- ENTRIES SUPPLIED -
------------------------------------

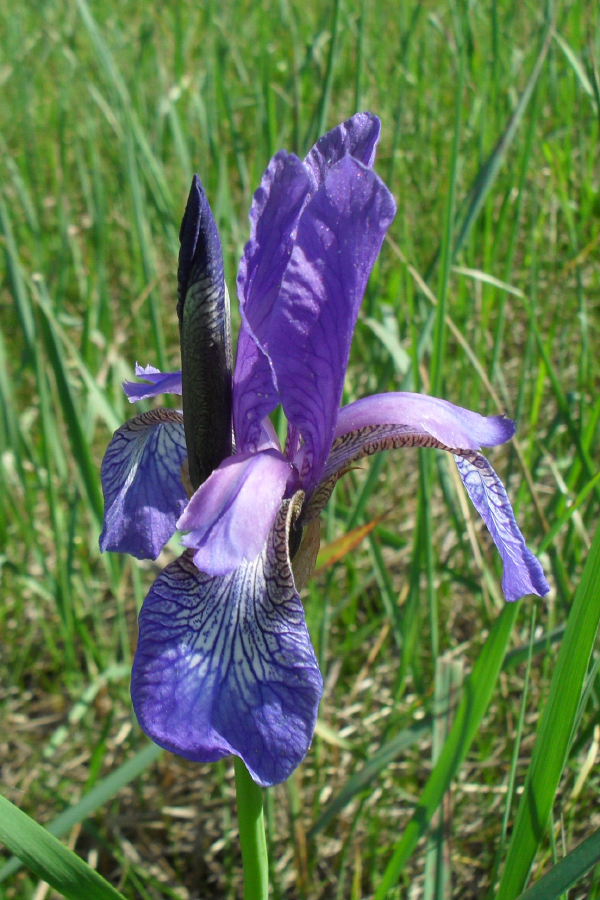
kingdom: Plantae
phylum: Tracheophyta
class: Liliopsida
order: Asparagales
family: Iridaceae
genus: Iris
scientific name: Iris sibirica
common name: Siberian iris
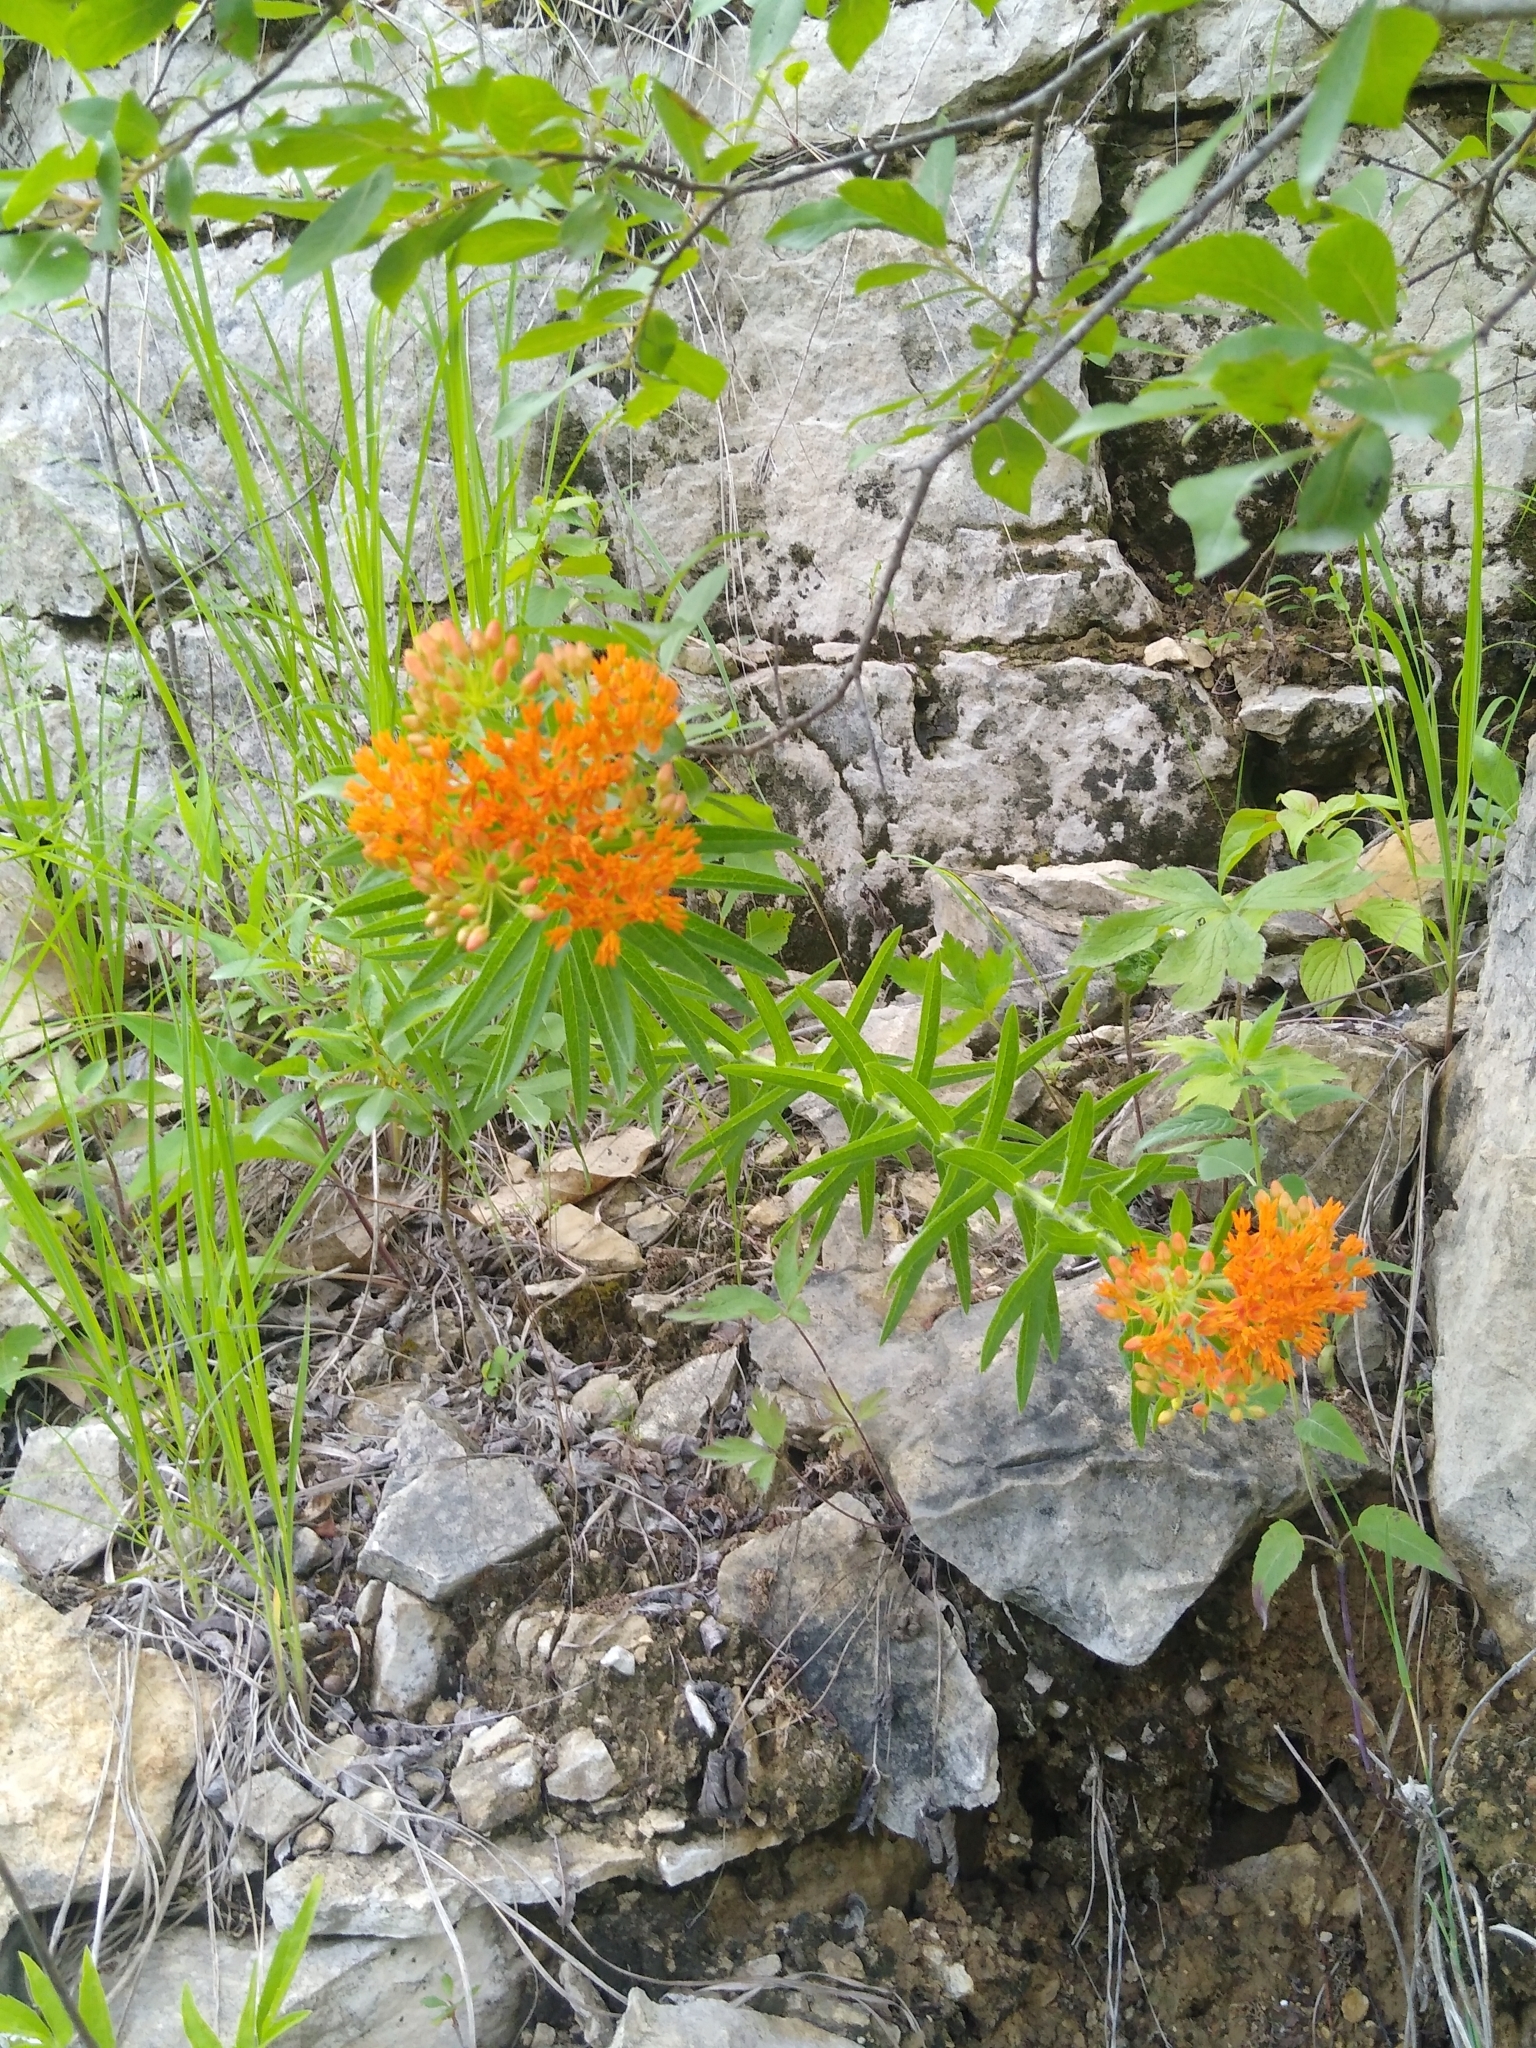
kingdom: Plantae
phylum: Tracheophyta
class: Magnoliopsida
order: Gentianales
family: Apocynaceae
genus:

------------------------------------

- PROBLEM TO SOLVE -
Express every line of the items above as a Markdown table with the columns "Row" and "Item line", numbering each line and skipping any blank lines. Leave the pictures out.

- RESPONSE -
| Row | Item line |
|---|---|
| 1 | kingdom: Plantae |
| 2 | phylum: Tracheophyta |
| 3 | class: Liliopsida |
| 4 | order: Asparagales |
| 5 | family: Iridaceae |
| 6 | genus: Iris |
| 7 | scientific name: Iris sibirica |
| 8 | common name: Siberian iris |
| 9 | kingdom: Plantae |
| 10 | phylum: Tracheophyta |
| 11 | class: Magnoliopsida |
| 12 | order: Gentianales |
| 13 | family: Apocynaceae |
| 14 | genus: |